**** Task inputs ****

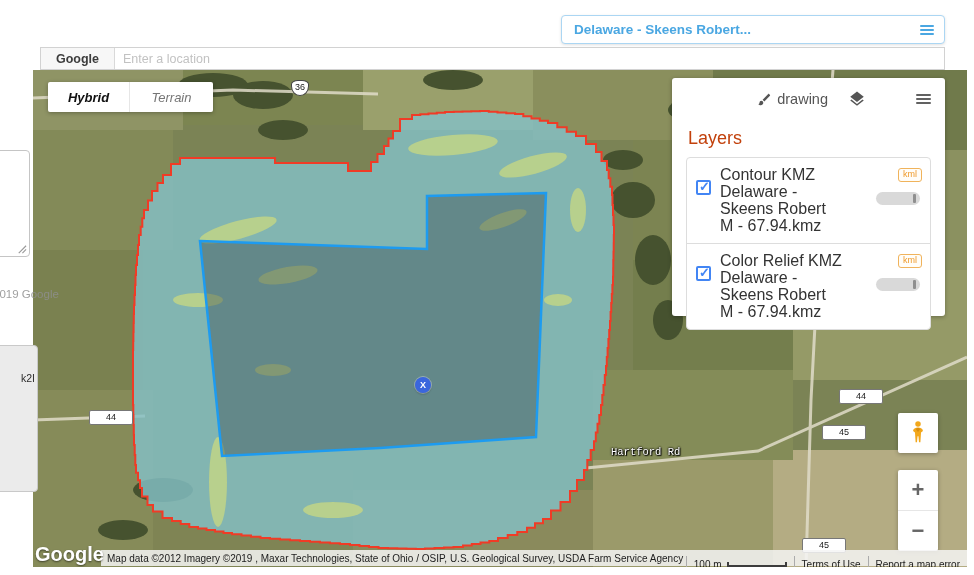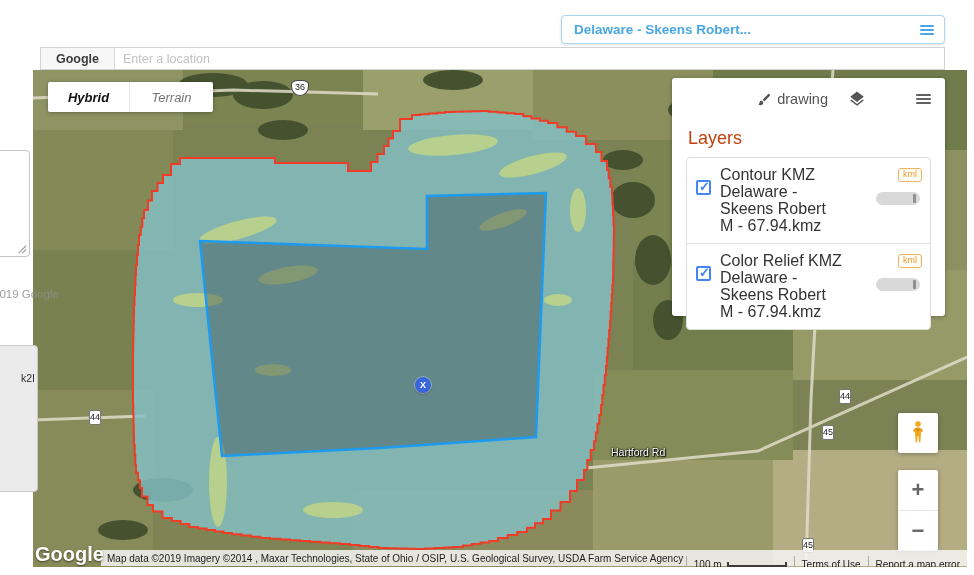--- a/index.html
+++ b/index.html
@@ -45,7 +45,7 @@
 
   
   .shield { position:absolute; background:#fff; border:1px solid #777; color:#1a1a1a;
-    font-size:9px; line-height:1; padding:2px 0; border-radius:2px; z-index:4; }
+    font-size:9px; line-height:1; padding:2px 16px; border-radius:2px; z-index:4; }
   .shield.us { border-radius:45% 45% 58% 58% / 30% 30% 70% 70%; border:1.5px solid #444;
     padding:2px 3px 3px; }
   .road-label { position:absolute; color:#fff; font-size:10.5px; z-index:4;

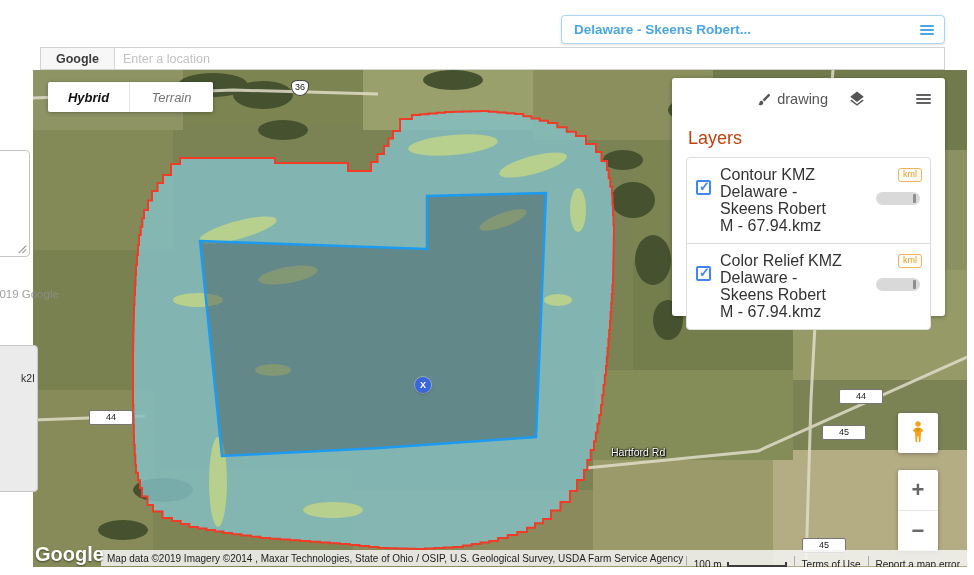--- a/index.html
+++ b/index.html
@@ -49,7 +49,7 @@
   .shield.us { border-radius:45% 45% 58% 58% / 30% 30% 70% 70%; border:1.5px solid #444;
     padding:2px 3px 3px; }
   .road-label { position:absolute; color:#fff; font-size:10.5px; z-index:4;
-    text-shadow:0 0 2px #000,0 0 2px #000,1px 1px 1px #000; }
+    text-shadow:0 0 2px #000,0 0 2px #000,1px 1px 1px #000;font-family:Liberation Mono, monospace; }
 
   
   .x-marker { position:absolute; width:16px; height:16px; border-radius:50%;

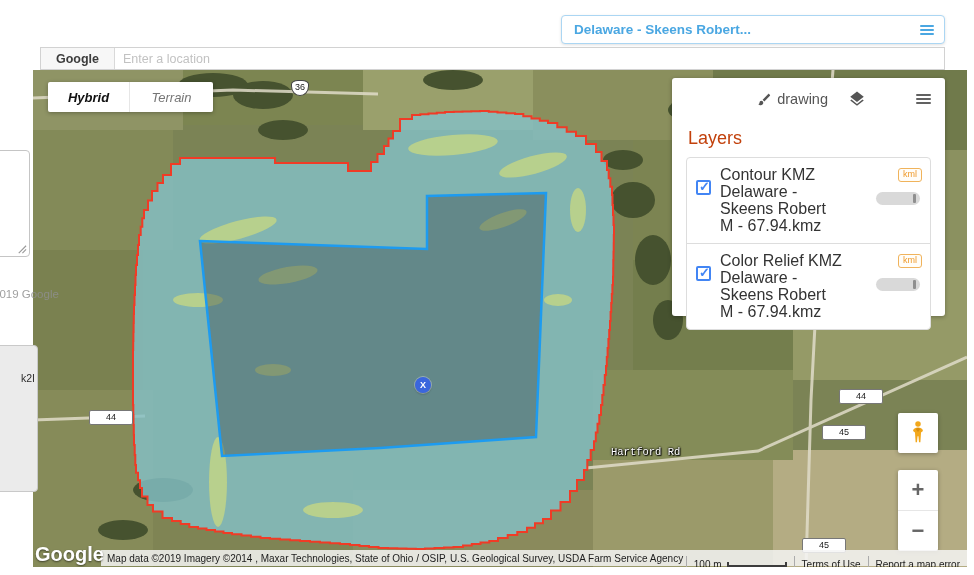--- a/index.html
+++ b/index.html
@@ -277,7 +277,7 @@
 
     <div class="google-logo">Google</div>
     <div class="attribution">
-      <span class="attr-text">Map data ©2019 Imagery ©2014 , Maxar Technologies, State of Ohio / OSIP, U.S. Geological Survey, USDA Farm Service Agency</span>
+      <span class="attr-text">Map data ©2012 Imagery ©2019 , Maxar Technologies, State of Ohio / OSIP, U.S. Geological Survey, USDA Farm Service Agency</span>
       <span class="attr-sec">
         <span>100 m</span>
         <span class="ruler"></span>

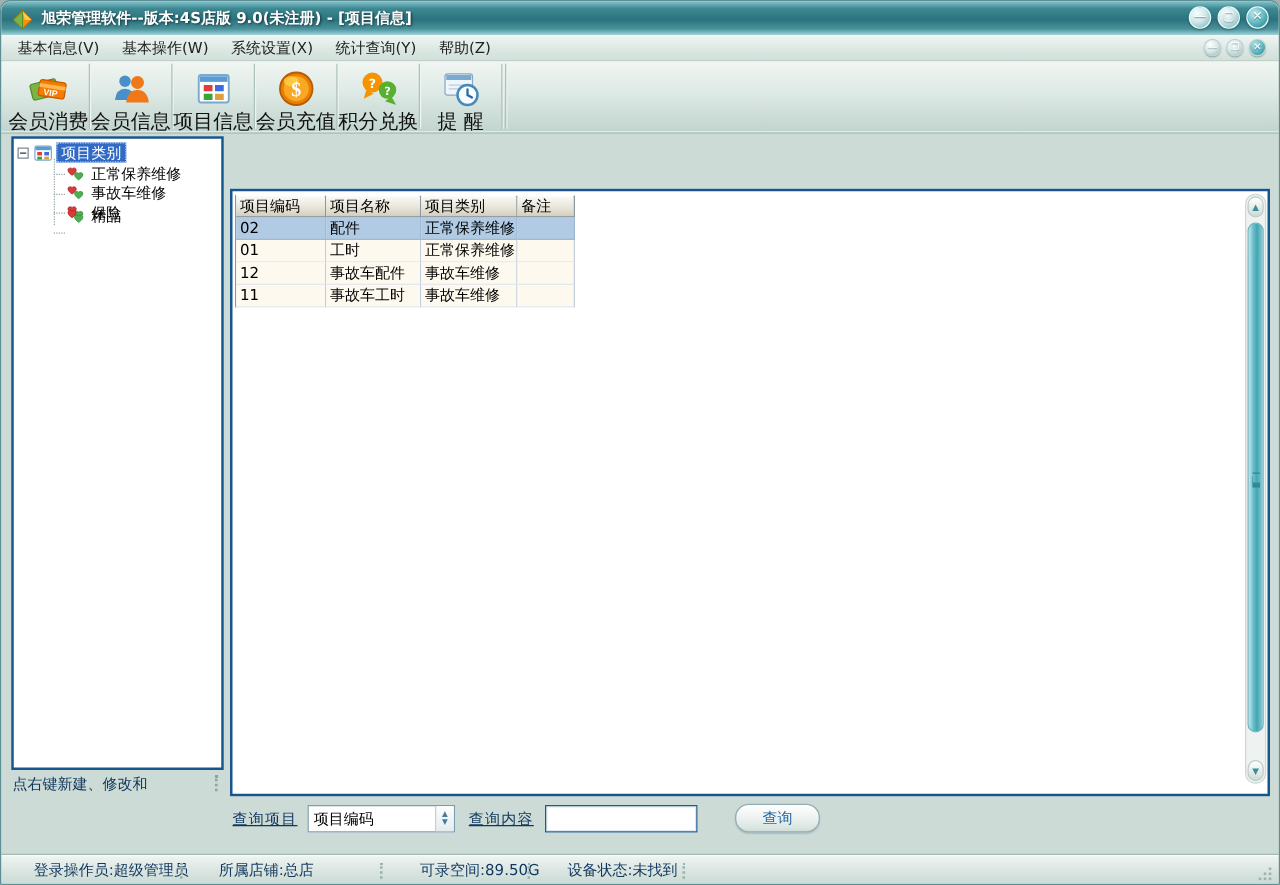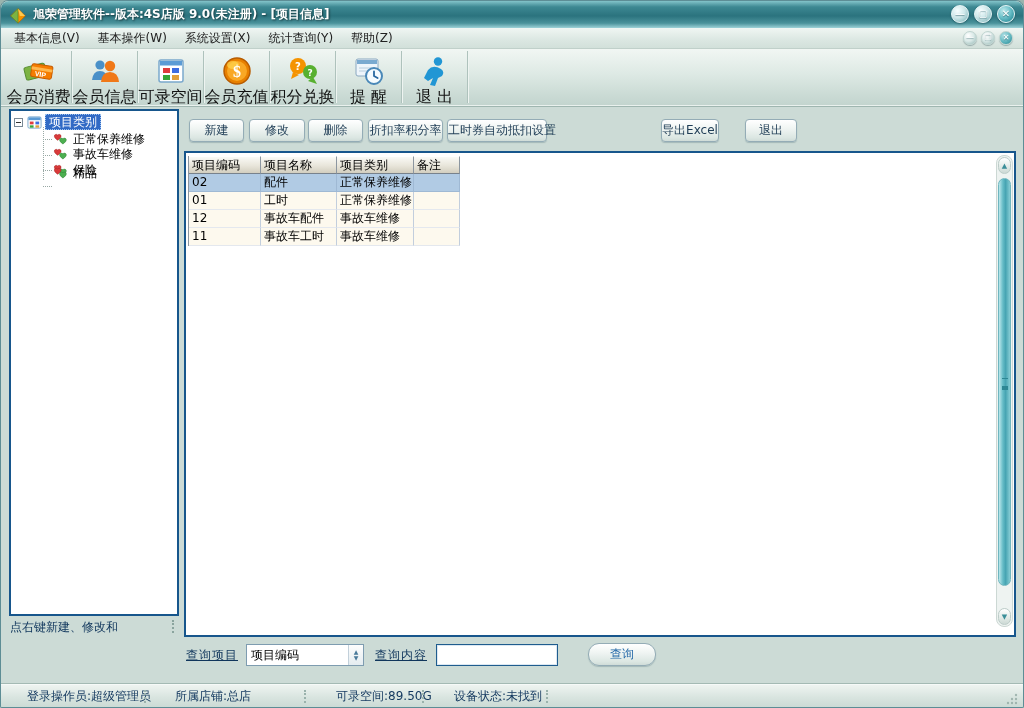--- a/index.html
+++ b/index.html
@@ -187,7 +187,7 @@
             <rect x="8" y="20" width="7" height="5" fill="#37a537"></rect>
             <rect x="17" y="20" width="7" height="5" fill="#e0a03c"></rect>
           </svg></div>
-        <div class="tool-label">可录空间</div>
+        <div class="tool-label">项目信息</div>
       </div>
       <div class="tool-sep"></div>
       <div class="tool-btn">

****

#### [Prompt]
What you give back must match the lines from the start of the records through the line that contains "-49,7 +49,7 @@", exactly, with the pictures left out.

#### [Expected output]
--- a/index.html
+++ b/index.html
@@ -45,7 +45,7 @@
 
   
   .shield { position:absolute; background:#fff; border:1px solid #777; color:#1a1a1a;
-    font-size:9px; line-height:1; padding:2px 0; border-radius:2px; z-index:4; }
+    font-size:9px; line-height:1; padding:2px 16px; border-radius:2px; z-index:4; }
   .shield.us { border-radius:45% 45% 58% 58% / 30% 30% 70% 70%; border:1.5px solid #444;
     padding:2px 3px 3px; }
   .road-label { position:absolute; color:#fff; font-size:10.5px; z-index:4;

--- a/index.html
+++ b/index.html
@@ -49,7 +49,7 @@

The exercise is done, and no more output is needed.